Die vor 15 Jahren gegründete Interessengemeinschaft »Unsere Kurve« vertritt 21 Fanorganisationen mit einer sechsstelligen Zahl aktiver Fans, die über die AG Fankulturen mit DFL und DFB im Dialog stehen - wenn jetzt ein Klima des Misstrauens entstünde, wäre das der weiteren Verständigung zu wichtigen Kernthemen nicht dienlich. »Fans und Fanvertretungen müssen zwingend bei allen Prozessen um die Wiederzulassung von Publikum eingebunden sein«, hieß es bereits in einem am Montag veröffentlichten Positionspapier, ehe sich am Tag darauf die DFL äußerte. Das wichtigste Fanbündnis hatte das Recht auf Mitsprache, Zulassung von Gäste-Anhängern, Gleichbehandlung, strengen Datenschutz und verbindliche Zusagen verlangt. So geht es bei diesem sensiblen Thema auch mal wieder um die Deutungshoheit.

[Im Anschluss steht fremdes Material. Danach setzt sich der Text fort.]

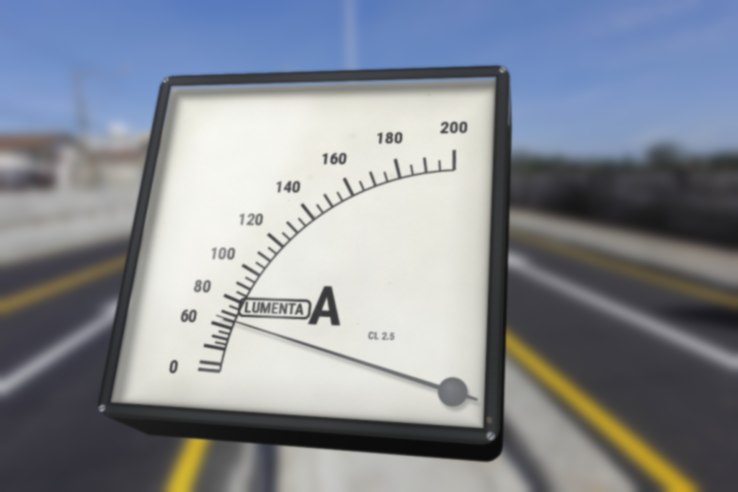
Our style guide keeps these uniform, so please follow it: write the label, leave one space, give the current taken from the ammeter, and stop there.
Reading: 65 A
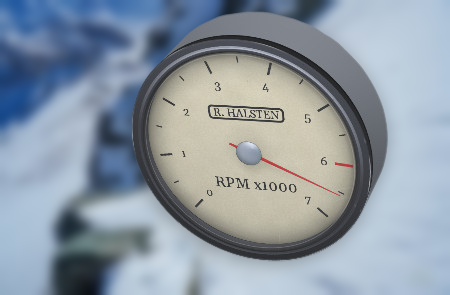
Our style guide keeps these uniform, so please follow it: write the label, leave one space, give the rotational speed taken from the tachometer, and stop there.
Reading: 6500 rpm
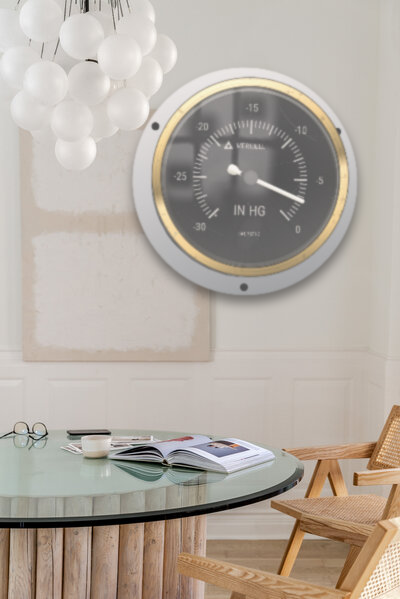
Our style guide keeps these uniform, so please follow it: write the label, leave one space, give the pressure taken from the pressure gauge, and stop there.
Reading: -2.5 inHg
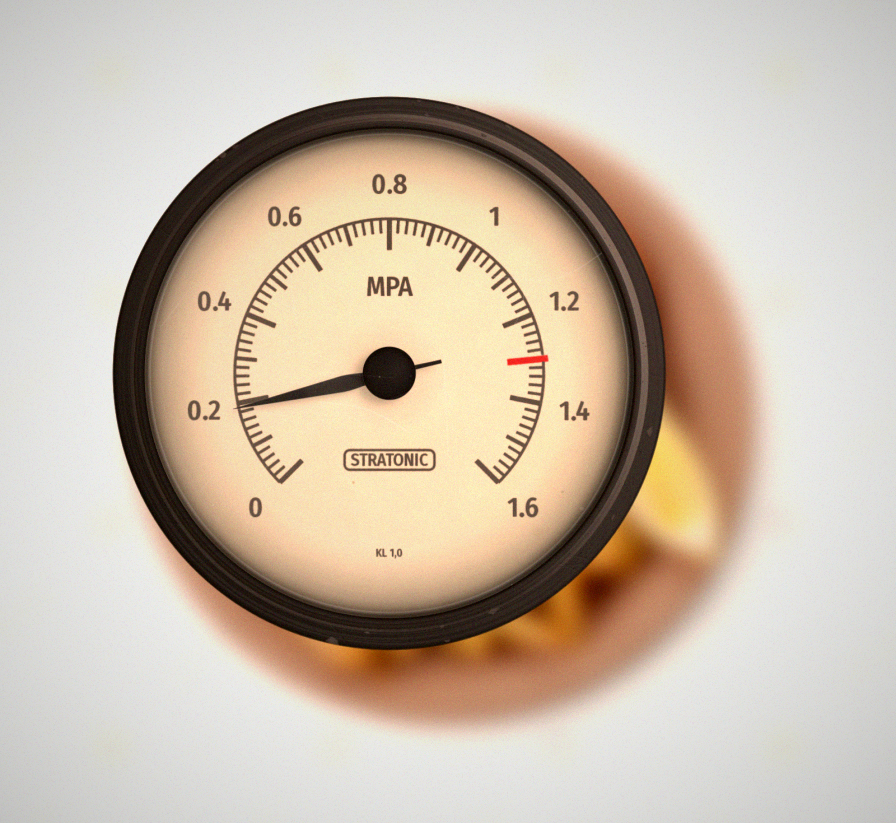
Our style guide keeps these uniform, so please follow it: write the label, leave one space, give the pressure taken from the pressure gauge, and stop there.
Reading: 0.19 MPa
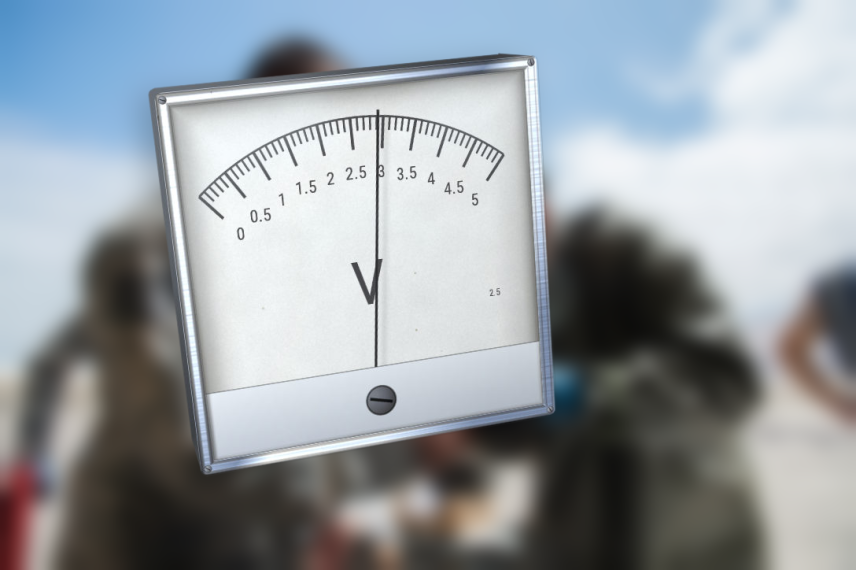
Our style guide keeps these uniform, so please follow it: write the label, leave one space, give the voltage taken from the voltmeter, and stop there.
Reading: 2.9 V
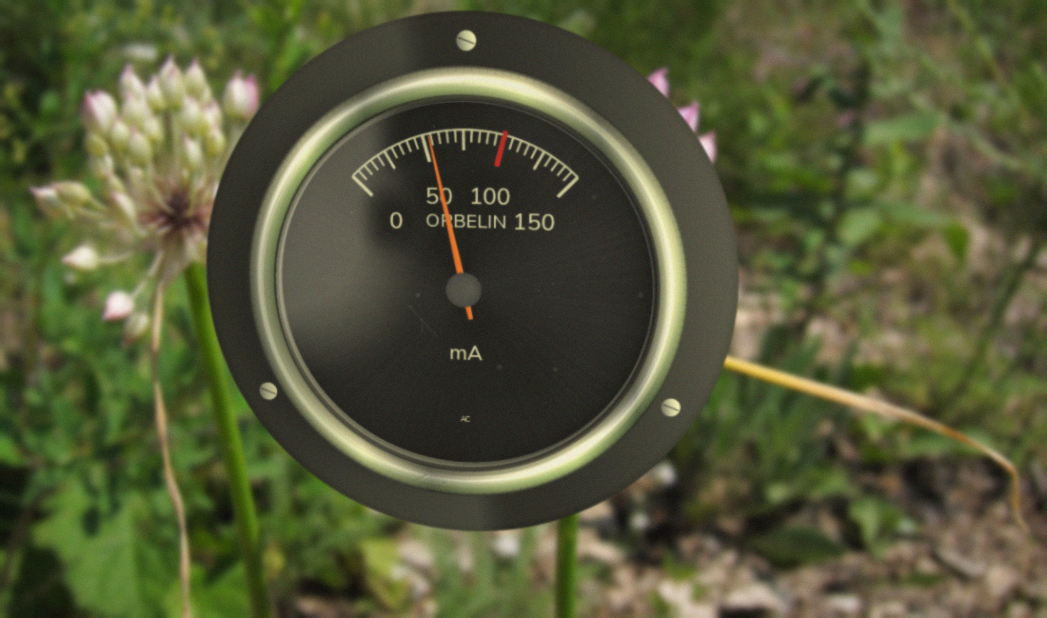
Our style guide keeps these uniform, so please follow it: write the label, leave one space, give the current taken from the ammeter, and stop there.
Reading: 55 mA
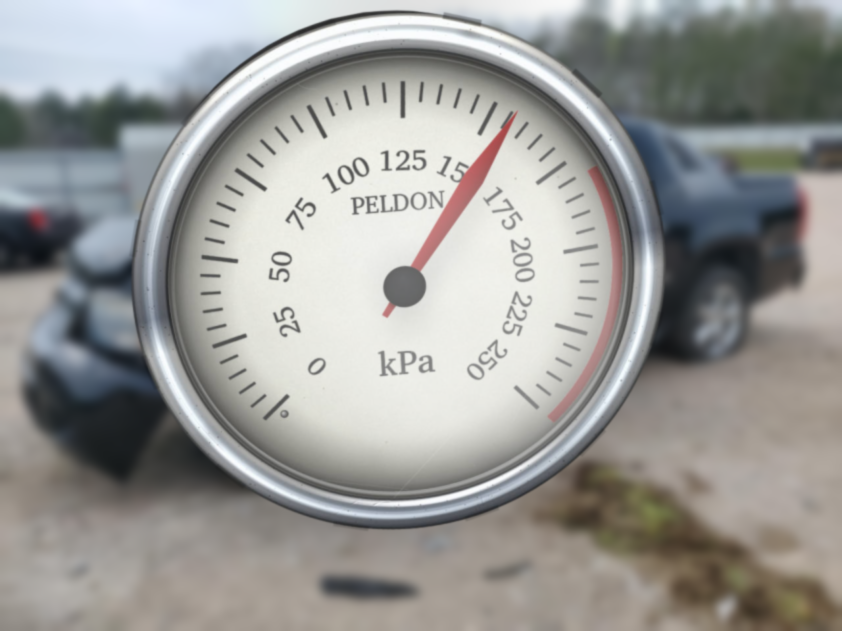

Kessen fordert, dass die aufgeführten Punkte explizit nur für die Zeit der Coronakrise gelten »und dies beispielsweise in den Ticketbedingungen auch hinterlegt wird«. Wie jeder Fan dann vor Ort mit den Gegebenheiten umgeht, sei letztlich die Sache jedes Einzelnen. »Wir raten bestimmt nicht vom Stadionbesuch ab. Das steht uns gar nicht zu.« Laut Peter würden viele der organisierten Anhänger ohnehin weiter zu Hause bleiben. Denn: »Ein Ausleben eines Fan-Daseins ist unter Corona-Bedingungen gar nicht möglich.« Aber was ist die Alternative?

Auch die Ganz-oder-gar-nicht-Losung von Fredi Bobic, Sportvorstand von Eintracht Frankfurt, ist nicht anwendbar, denn ausverkaufte Arenen bleiben auf absehbare Zeit wohl Wunschvorstellung. Ergo müssen Kompromisse zur Einhaltung der Hygiene- und Abstandsregeln her, was wiederum stark von den örtlichen Gegebenheiten abhängt. Ein vertracktes Thema, beim dem sich die DFL um praktikable Lösungen bemüht, die dann im wichtigsten Schritt noch von den Behörden abgesegnet werden müssen. Daher scheint fraglich, ob es mit dem Saisonstart ein einheitliches Vorgehen für alle 36 Klubs der beiden Bundesligen gibt.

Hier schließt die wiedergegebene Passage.